=== TASK BRIEF ===
Write out the thread on superman bettas word for word, from "Hmmm, I dont" to "fighters as pets?".
** start TEXT PROVIDED **
# Superman Bettas



## DiiQue (Jul 15, 2012)

So, just what makes a betta a "superman" betta, is it the specific color they come in or are they "faster than a speeding bullet and can leap tall buildings/tanks"? :-D


----------



## LadyVictorian (Nov 23, 2011)

What I seem to see is that they are better fighting fish. I hear about a lot of US fighters breeding and fighting them.


----------



## DiiQue (Jul 15, 2012)

Oh okay, I wonder how they differ from other fighters and if they would be okay to just keep as a pet, vice leading a fighting lifestyle...


----------



## Setsuna (Sep 5, 2012)

DiiQue said:


> Oh okay, I wonder how they differ from other fighters and if they would be okay to just keep as a pet, vice leading a fighting lifestyle...


i dont think it would be wise to keep fighters as pets. Because fighters are bred to fight and the color of a fighter or all fighters are not as good looking as show bettas. 


And this should shed some light
*Family: * *KNM-10 SUPEMAN "HIT MAN" **
Size: * *1.6 to 2.3 gram* 
*Color: * *Grey , Blue , Green* 
*Attack: * *50% Corners of mouth & Eyes, face* *30% 
Ears to stomach, neck* *20% Base of tail* *
Desc.:* * Top Sharp, Top heart, SUPER TOUGH skin*


----------



## DiiQue (Jul 15, 2012)

Hmmm, I dont know, the colors of the superman bettas I've seen appeal to me.. but I do worry about whether or not these bettas actually expect to fight and if not put in that type of environment, would die or get sick, regardless of how nice and well maintained a "pet" environment is given to them. 

does anyone here keep fighters as pets?


----------



## Setsuna (Sep 5, 2012)

one of these guys cost $45 just for the male plus shipping $5 total of $50 plus transshipper cost to your house appreox $35 you do the math see if its worth it to you. now im not telling you to not get it but at that price you can get much better looking


----------



## dszoo (Aug 19, 2012)

I am looking into keeping some and breeding them into the lines we are working with to improve strength/health, etc.


----------



## LadyVictorian (Nov 23, 2011)

That would be interesting, but with such high aggression how would you accomplish breeding into your lines? Aren't you afraid the male would kill your females?


----------



## dszoo (Aug 19, 2012)

LadyVictorian said:


> That would be interesting, but with such high aggression how would you accomplish breeding into your lines? Aren't you afraid the male would kill your females?


I feel with proper conditioning the 'risk' would be minimal no more than it would be with any other breeding. I have a few pretty aggressive females that will flare at the slightest movement around their tank, heck they even flare at our males.


----------
** end TEXT PROVIDED **
** start DATA SUPPLIED **
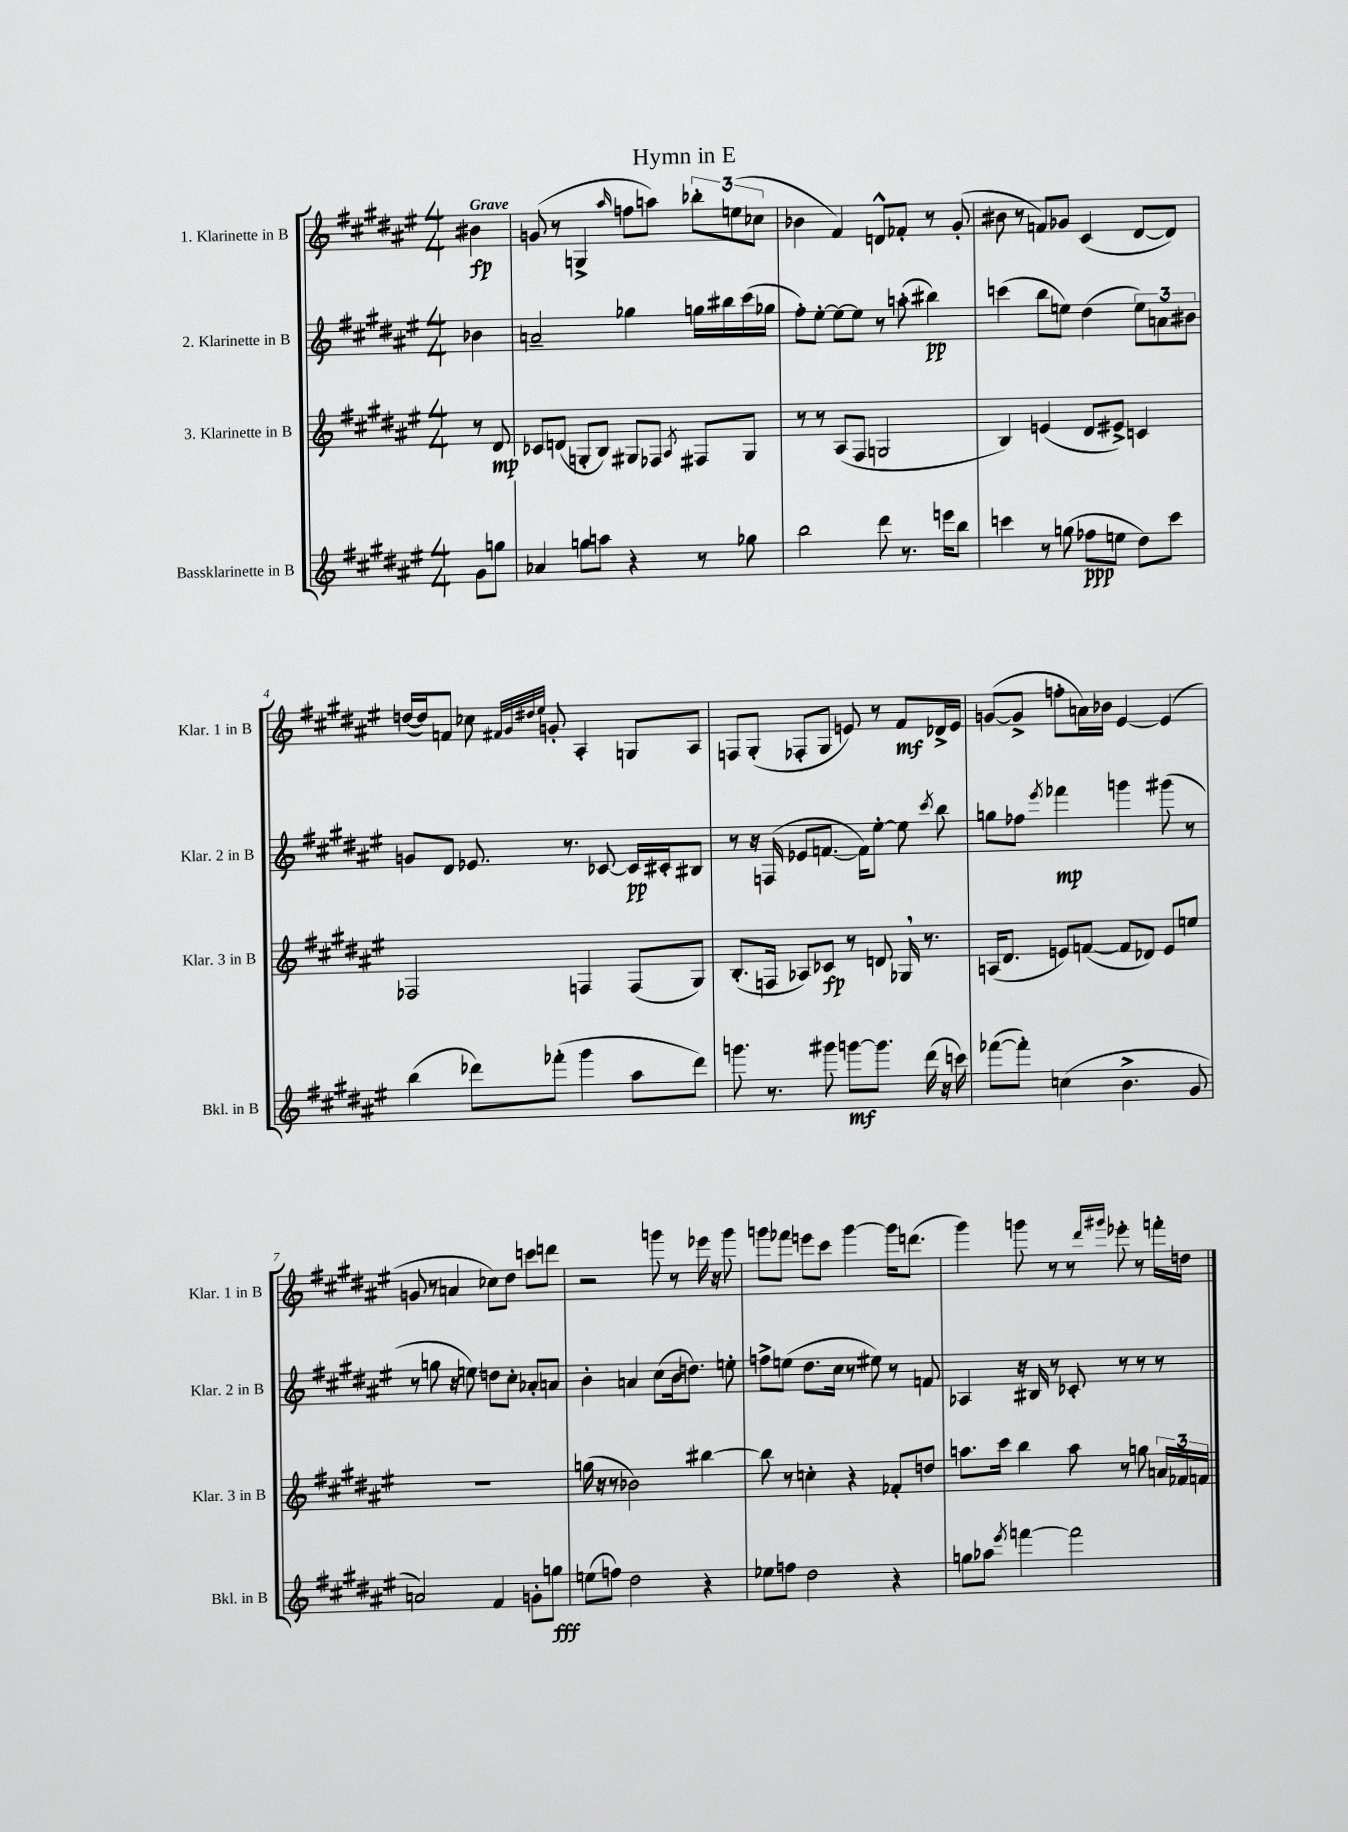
\header { title = "Hymn in E" }
<<
\new StaffGroup <<
\new Staff = "s0" \with { instrumentName = "1. Klarinette in B" shortInstrumentName = "Klar. 1 in B" } {
    \clef treble \key fis \major \numericTimeSignature \time 4/4 \partial 4 \tempo "Grave"
    \autoBeamOff bis'4\fp |
    g'8( r8 g4-> \grace { ais''16 } f''8[ a''8]) \tuplet 3/2 { bes''8[-. e''8( ces''8] } |
    bes'4 fis'4) d'8[-^ fes'8]-. r8 gis'8-.( |
    bis'8 r8 f'8[) ges'8] cis'4( dis'8[~ dis'8]) |
    d''16[~( d''16) f'8] ces''8 \grace { fis'32[ gis'32 dis''32 eis''32] } g'8-. ais4-. g8[ ais8] |
    f8[ gis8]-.( fes8[-. gis8] e'8) r8 fis'8[\mf des'16-> e'16] |
    g'8[~( g'8]-> f''8[-. a'16) bes'16] eis'4~ eis'4( |
    g'8 r8 a'4 ces''8[) dis''8] c'''8[ d'''8] |
    r2 g'''8 r8 ees'''16 r16 g'''8 |
    g'''8[ fes'''8] e'''8[ cis'''8] g'''4~ g'''16[ d'''8.]( |
    gis'''4) g'''8 r8 r8 \grace { dis'''16[ gis'''16] } ees'''8-. r8 f'''16[-. d''16] \bar "|." |
}
\new Staff = "s1" \with { instrumentName = "2. Klarinette in B" shortInstrumentName = "Klar. 2 in B" } {
    \clef treble \key fis \major \numericTimeSignature \time 4/4 \partial 4
    \autoBeamOff bes'4 |
    a'2-- ges''4 g''16[ bis''16 cis'''16( ges''16] |
    fis''8[-.) eis''8]~-. eis''8[~ eis''8] r8 a''8-.( bis''4\pp) |
    c'''4( b''8[ e''8]) dis''4( \tuplet 3/2 { e''8[) a'8 bis'8] } |
    g'8[ dis'8] ees'8. r8. ces'8~ ces'16[\pp cis'16-. bis8] |
    r8 r16 f16( ees'8[ f'8.]~ f'16[) eis''8]~-. eis''8 \acciaccatura { cis'''8 } b''8 |
    g''8[ fes''8] \acciaccatura { eis'''8 } fes'''4\mp g'''4 gis'''8( r8 |
    r8 g''8 r16 e''8.) d''8[ cis''8]-. aes'8[-. a'8] |
    b'4-. a'4 cis''8[( b'16 d''8.]) e''8-. |
    f''8[-> e''8]( dis''8.[ cis''16] r8 eis''8) r8 f'8 |
    aes4 r16 bis16 r8 ces'8-. r8 r8 r8 \bar "|." |
}
\new Staff = "s2" \with { instrumentName = "3. Klarinette in B" shortInstrumentName = "Klar. 3 in B" } {
    \clef treble \key fis \major \numericTimeSignature \time 4/4 \partial 4
    \autoBeamOff r8 dis'8\mp |
    ces'8[ d'8]( g8[-. b8]) gis8[ fes8] \acciaccatura { ais8 } fis8[ gis8] |
    r8 r8 ais8[( fis8] g2 |
    b4) e'4( dis'8[ eis'8]->) c'4 |
    fes2 f4 f8[( gis8]) |
    b8.[-.( f16] aes8[) ces'8]\fp r8 d'8 ges16 \breathe r8. |
    a16[( dis'8.] e'8[) f'8]~( f'8[ des'8]) e'8[ e''8] |
    R1 |
    g''16( r16 r8 bes'2) bis''4~ |
    bis''8 r8 c''4-. r4 fes'8[-. d''8] |
    a''8.[ cis'''16] b''4 a''8 r8 g''8 \tuplet 3/2 { a'16[ fes'16 f'16] } \bar "|." |
}
\new Staff = "s3" \with { instrumentName = "Bassklarinette in B" shortInstrumentName = "Bkl. in B" } {
    \clef treble \key fis \major \numericTimeSignature \time 4/4 \partial 4
    \autoBeamOff gis'8[ g''8] |
    aes'4 g''8[ a''8] r4 r8 ges''8 |
    b''2 dis'''8 r8. e'''16[ b''8] |
    c'''4 r8 g''8( fes''8[\ppp e''8] dis''8[) c'''8] |
    b''4( des'''8[) fes'''8]-.( gis'''4 ais''8[ des'''8]) |
    g'''8. r8. gis'''8 g'''8[~\mf g'''8.] dis'''16( r16 c'''16) |
    fes'''8[~( fes'''8]-.) c''4( b'4.-> gis'8 |
    a'2) fis'4 g'8[-. g''8]\fff |
    e''8[( f''8]) dis''2 r4 |
    ees''8[ f''8] dis''2 r4 |
    g''8[ aes''8] \acciaccatura { eis'''8 } f'''4~ f'''2 \bar "|." |
}
>>
>>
** end DATA SUPPLIED **
=== PROBLEM SOLUTION ===
Hmmm, I dont know, the colors of the superman bettas I've seen appeal to me.. but I do worry about whether or not these bettas actually expect to fight and if not put in that type of environment, would die or get sick, regardless of how nice and well maintained a "pet" environment is given to them. 

does anyone here keep fighters as pets?